Fil de soi, fils du monde

 

Sur les lignes des forces tendues,
Entre chaîne et trame perdu,
Trait argenté, âme profonde,
Je suis l’un des fils de ce monde.

Ténu et tellement fragile,
Un brin, tordu, nu et docile,
Guère plus que de la poussière,
De l’étoffe je suis matière.

Tissu, habit de vanité,
Costume de l’humanité,
Suis-je sa toge de noblesse
Ou le haillon de sa bassesse ?

Sait elle de quoi se vêtir ?
Ce qu’elle met sitôt retire,
Arrache dans son impatience,
Ou déchire avec insouciance.

D’un pli usé effiloché
Ou d’une bordure effrangée,
Me libérer enfin j’espère,
En rejoignant le fil de l’air.

 

Mise au point…de vue

 

Spectateur d’une image, seulement de loin,
Avec pour unique destination un point,
L’œil plonge dans une trompeuse profondeur,
Troue la scène figée dont il est l’encadreur.

En voulant de force le tableau traverser,
Il en oublie l’envers, ce qui n’est pas tracé.
N’a d’existence pour lui que ce qu’il rencontre,
Seulement la surface et ce qu’elle lui montre.

En perspective d’une illusion renaissante,
A l’infini, rattrapant ses lignes fuyantes
Le regard se fixe, comme au bout d’une rue,
Bien au delà du point, même,…à perte de vue!

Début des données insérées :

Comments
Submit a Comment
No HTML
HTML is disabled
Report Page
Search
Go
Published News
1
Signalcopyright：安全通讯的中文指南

Au géomètre borgne, renversant l’espace,
Je dénie le pouvoir de m’imposer sa place.
L’œil trop bien ouvert, installé commodément,
A tout ce qu’il voit pourrait croire aveuglément.

 

Pas… encore

 

Toujours là sont ces marques! dans mon dos présentes,
Longue ligne droite ou de courbes qui serpentent
A l’aspect parfois confus, souvent incertain,
Toujours plus nombreuses aussi, chaque matin.

Beaucoup, envahies par la poussière du temps,
Visibles aux seuls rayons du soleil rasant,
Usées par les pluies et les vents de l’oubli,
Sont d’un chemin suivi les vestiges polis.

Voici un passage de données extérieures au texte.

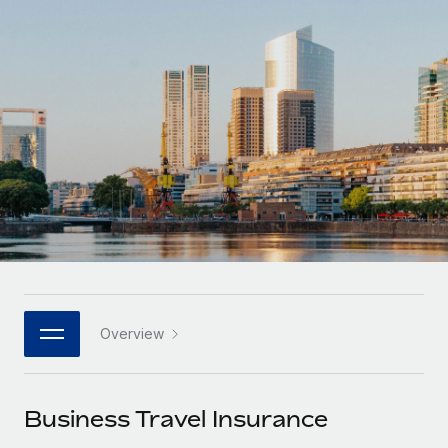
Onboard and manage contractors globally
Contractor payout calculator
Login
Nederlands
Explore currency options and payout speeds for global
PEO
GROWTH STAGE
contractors
Outsource complex employment tasks
Français
Startups
Agile global HR & payroll solutions for growing
LEARN WITH REMOTE
Deutsch
companies
INFRASTRUCTURE
Research & Guides
Remote Embedded
Mid-market
Español
Seamlessly integrate HR into workflows
Case studies
Expand teams with tailored HR solutions
Italiano
Platform
HR Glossary
Enterprise
Built-in core HR functions for your team
Global HR for large businesses
Português (Portugal)
Checklists & Templates
Connect
New
Job Description Library
日本語
Connect any AI tool to Remote using our MCP
PARTNER WITH US
Overview
Strategic technology partners
Webinars
Integrations
한국어
Flexibly embed global HR into your platform
Streamline processes with essential business tools
Events
Business Travel Insurance
中文（简体）
Become a partner
Newsroom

Aux traîtrises du sol bon nombre ont disputé,
Empreintes balafrées, fracturées, amputées,
Quand d’autres, enfoncées à jamais en son cœur,
Conservent tel un sceau d’anciennes pesanteurs.

Se succèdent ainsi ces reliefs, ces séquelles.
Ces traces que j’ai laissées, que je me rappelle,
Sont mes pas! je le sais, mais toujours m’en étonne.
Qui d’autre alors aurait fait ce parcours? Personne!

Je ne peux pourtant pas les reconnaître tous.
Là et aussi loin que l’exploration me pousse,
Ai-je vraiment le pied à chaque fois posé,
Choisi librement l’endroit, dès lors imposé?

Emboîtant à rebours cette marche forcée,
Impatient, en retour, des sensations passées,
Il semble à leurs contours de moins en moins conforme.
Ce pied à présent déçu, d’hier n’a plus la forme.

Animé aujourd’hui d’un tout nouveau dessein,
Il se lance ici, imprime encor son dessin
Et ne reste déjà plus du moment qui passe,
Derrière moi, de mon dernier pas, qu’une trace.